Last-In-First-Out (LIFO) Page Replacement Policy:
In the LIFO policy, the page that has been in memory the longest is replaced. This means that the page that was most recently brought into memory will be the last to be replaced. This policy does not consider the future access pattern and only focuses on the past.

Optimal Page Replacement Policy:
The Optimal policy replaces the page that will not be used for the longest period of time in the future. This policy requires knowledge of the future access pattern, which is not usually available in real-time scenarios. However, for the purpose of this question, we are assuming that the future access pattern is known.

Now, let's analyze the given access sequence and compare the two policies.

Access Sequence: a1, a2, ..., a20, a1, a2, ..., a20

Page Faults with LIFO Policy:
With the LIFO policy, the last page brought into memory will always be the first to be replaced.
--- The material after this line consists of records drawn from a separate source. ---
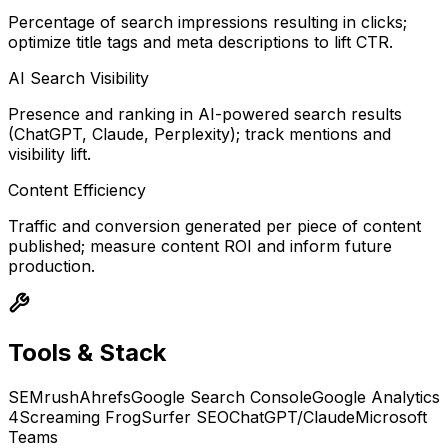
Percentage of search impressions resulting in clicks;
optimize title tags and meta descriptions to lift CTR.
AI Search Visibility
Presence and ranking in AI-powered search results
(ChatGPT, Claude, Perplexity); track mentions and
visibility lift.
Content Efficiency
Traffic and conversion generated per piece of content
published; measure content ROI and inform future
production.
Tools & Stack
SEMrush
Ahrefs
Google Search Console
Google Analytics
4
Screaming Frog
Surfer SEO
ChatGPT/Claude
Microsoft
Teams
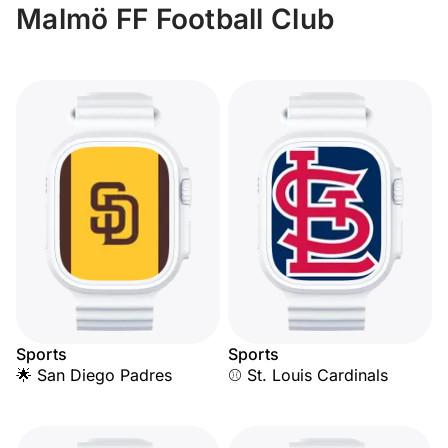
Malmö FF Football Club
Sports
Sports
🌟 San Diego Padres
⚾ St. Louis Cardinals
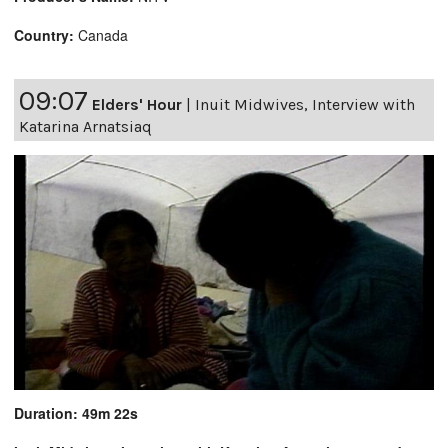
Country:
Canada
09:07
Elders' Hour
|
Inuit Midwives, Interview with
Katarina Arnatsiaq
Duration: 49m 22s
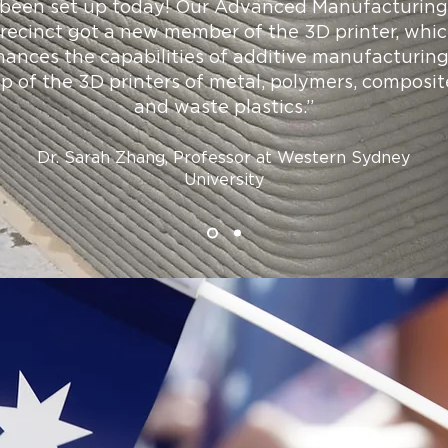
been set up today! Our Advanced Manufacturing
recinct got a new member of the 3D printer, whi
ances the capabilities of additive manufacturin
op of the 3D printers of metal, polymers, composit
and waste plastics.”
Dr. Sarah Zhang, Professor at Western Sydney
University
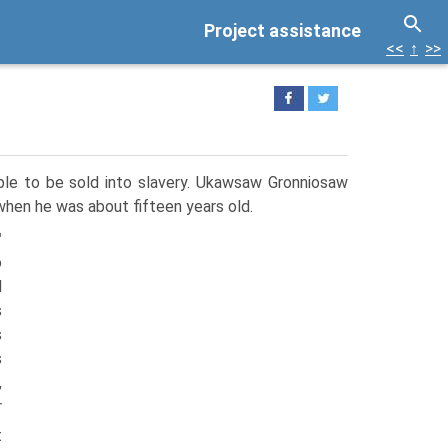
Project assistance
<<
↑
>>
ple to be sold into slavery. Ukawsaw Gronniosaw
when he was about fifteen years old.
™
o
d
s
s
s
,
r
t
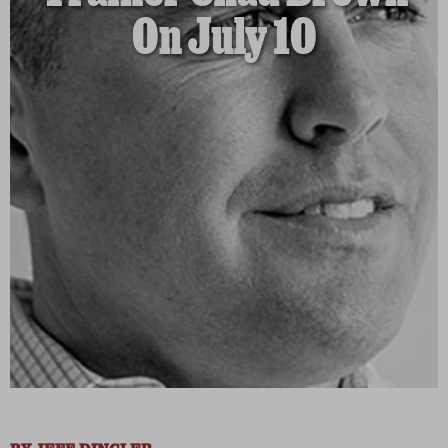
On July 10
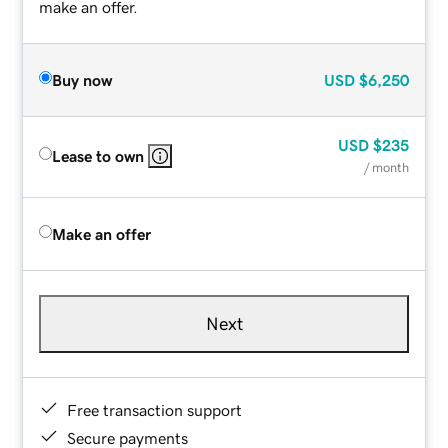
make an offer.
Buy now
USD
$6,250
USD
$235
Lease to own
/ month
Make an offer
Next
Free transaction support
Secure payments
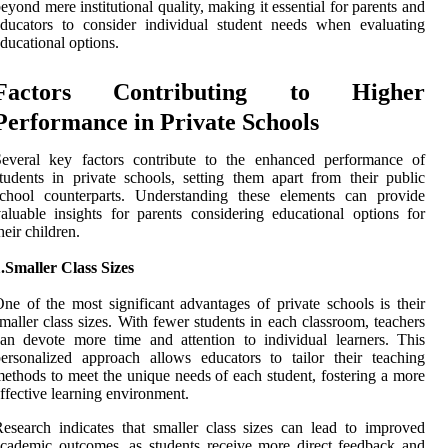
eyond mere institutional quality, making it essential for parents and
ducators to consider individual student needs when evaluating
ducational options.
Factors Contributing to Higher
Performance in Private Schools
Several key factors contribute to the enhanced performance of
tudents in private schools, setting them apart from their public
school counterparts. Understanding these elements can provide
aluable insights for parents considering educational options for
heir children.
.Smaller Class Sizes
ne of the most significant advantages of private schools is their
maller class sizes. With fewer students in each classroom, teachers
an devote more time and attention to individual learners. This
ersonalized approach allows educators to tailor their teaching
ethods to meet the unique needs of each student, fostering a more
ffective learning environment.
esearch indicates that smaller class sizes can lead to improved
cademic outcomes, as students receive more direct feedback and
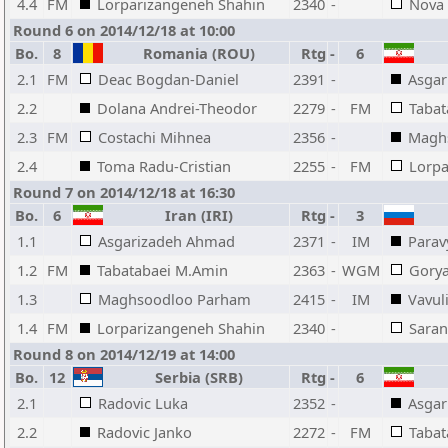
4.4
FM
Lorparizangeneh Shahin
2340
-
Nova 
Round 6 on 2014/12/18 at 10:00
Bo.
8
Romania (ROU)
Rtg
-
6
2.1
FM
Deac Bogdan-Daniel
2391
-
Asga
2.2
Dolana Andrei-Theodor
2279
-
FM
Tabat
2.3
FM
Costachi Mihnea
2356
-
Magh
2.4
Toma Radu-Cristian
2255
-
FM
Lorpa
Round 7 on 2014/12/18 at 16:30
Bo.
6
Iran (IRI)
Rtg
-
3
1.1
Asgarizadeh Ahmad
2371
-
IM
Parav
1.2
FM
Tabatabaei M.Amin
2363
-
WGM
Gorya
1.3
Maghsoodloo Parham
2415
-
IM
Vavul
1.4
FM
Lorparizangeneh Shahin
2340
-
Saran
Round 8 on 2014/12/19 at 14:00
Bo.
12
Serbia (SRB)
Rtg
-
6
2.1
Radovic Luka
2352
-
Asga
2.2
Radovic Janko
2272
-
FM
Tabat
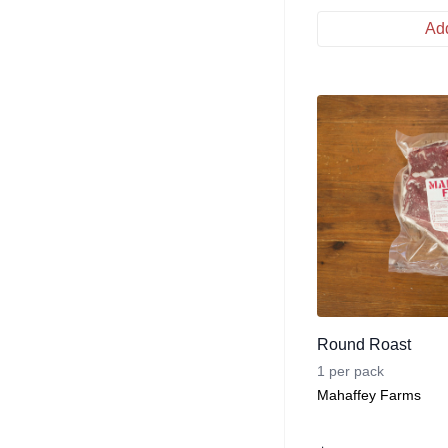
Add
Round Roast
1 per pack
Mahaffey Farms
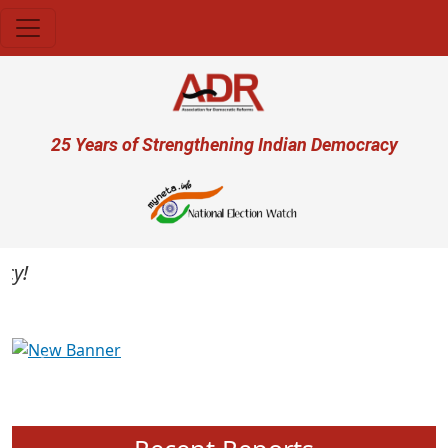
Skip to main content
User account menu
25 Years of Strengthening Indian Democracy
Previous
Next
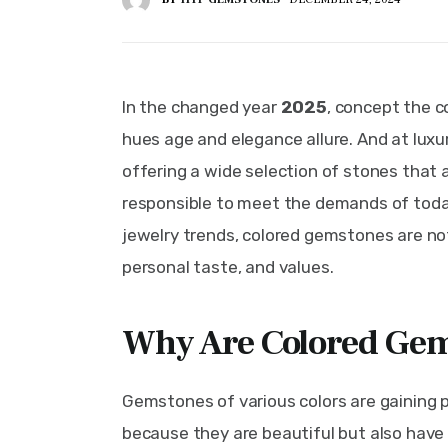
In the changed year 
2025
, concept the c
hues age and elegance allure. And at luxu
offering a wide selection of stones that 
responsible to meet the demands of toda
jewelry trends, colored gemstones are not
personal taste, and values.
Why Are Colored Gem
Gemstones of various colors are gaining p
because they are beautiful but also have 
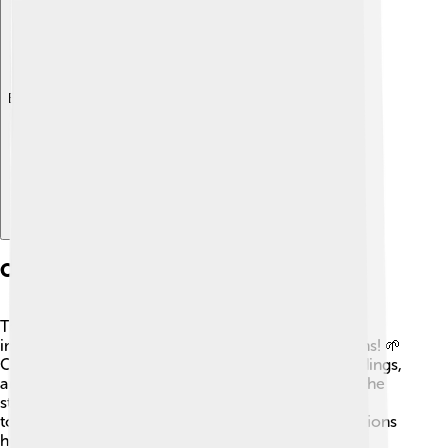
Explore with ChatDino
Conservation Efforts
Taking care of Saint Catherine's Monastery is very
important to ensure it remains for future generations! 🌱
Conservation efforts are in place to protect its buildings,
artifacts, and manuscripts. Experts regularly check the
structures to prevent damage caused by weather,
tourism, and time. Local and international organizations
help provide funding and support for restoration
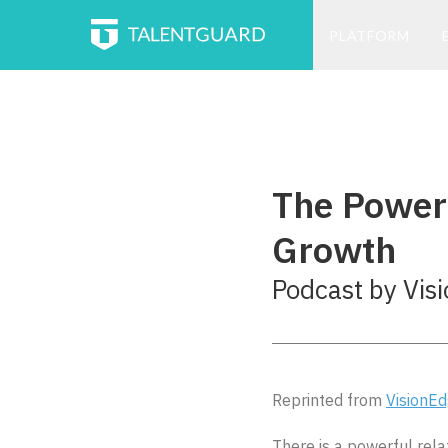
PLATFORM
The Powerf
Growth
Podcast by Vis
Reprinted from
VisionE
There is a powerful rel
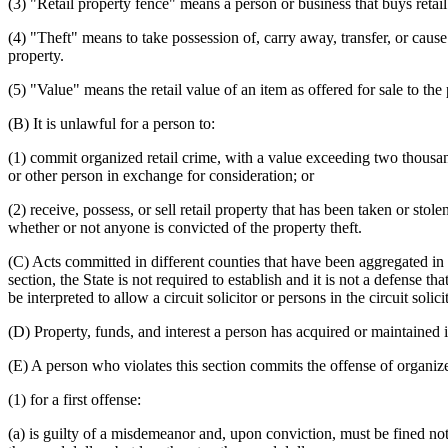
(3) "Retail property fence" means a person or business that buys retail 
(4) "Theft" means to take possession of, carry away, transfer, or cause 
property.
(5) "Value" means the retail value of an item as offered for sale to the 
(B) It is unlawful for a person to:
(1) commit organized retail crime, with a value exceeding two thousand 
or other person in exchange for consideration; or
(2) receive, possess, or sell retail property that has been taken or sto
whether or not anyone is convicted of the property theft.
(C) Acts committed in different counties that have been aggregated in 
section, the State is not required to establish and it is not a defense t
be interpreted to allow a circuit solicitor or persons in the circuit sol
(D) Property, funds, and interest a person has acquired or maintained in
(E) A person who violates this section commits the offense of organize
(1) for a first offense:
(a) is guilty of a misdemeanor and, upon conviction, must be fined not 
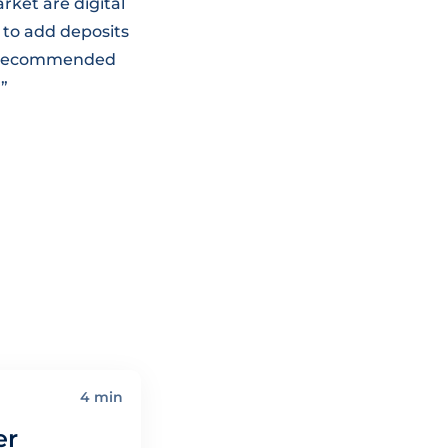
rket are digital
 to add deposits
st recommended
.”
4 min
er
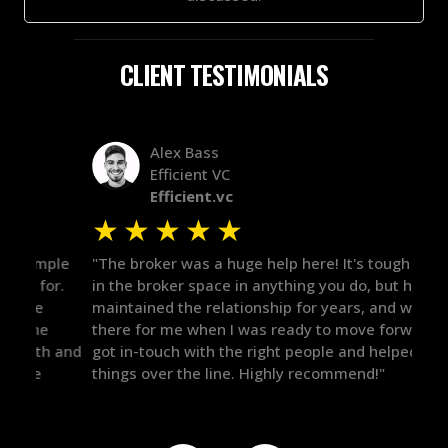
CLIENT TESTIMONIALS
Alex Bass
Efficient VC
Efficient.vc
★
★
★
★
★
★
le
"The broker was a huge help here! It's tough to trust
"We 
r.
in the broker space in anything you do, but he had
to t
maintained the relationship for years, and was
with 
there for me when I was ready to move forward. He
proc
 and
got in-touch with the right people and helped push
They
things over the line. Highly recommend!"
our 
defi
they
Since the access sequence is repeated twice and the page frames are limited to 10, the LIFO policy will encounter a page fault for every page reference after the first 10. Therefore, the number of page faults with the LIFO policy can be calculated as:
Number of page faults with LIFO = 20 - 10 = 10

Page Faults with Optimal Policy:
Since we are assuming knowledge of the future access pattern, we can analyze the access sequence to determine the optimal page replacement. In this case, since the access sequence is repeated twice, the optimal policy can be achieved by having the first 10 page references in memory initially. The subsequent page references will not result in any page faults as they are already in memory. Therefore, the number of page faults with the Optimal policy is 0.

Difference in Page Faults:
The difference in the number of page faults between the LIFO and Optimal policies can be calculated as:
Difference = Number of page faults with LIFO - Number of page faults with Optimal
Difference = 10 - 0 = 10

Therefore, the difference in the number of page faults between the LIFO and Optimal page replacement policies is 10.

Conclusion:
The correct answer is option 'B' - 1. The difference in the number of page faults between the LIFO and Optimal page replacement policies is 1.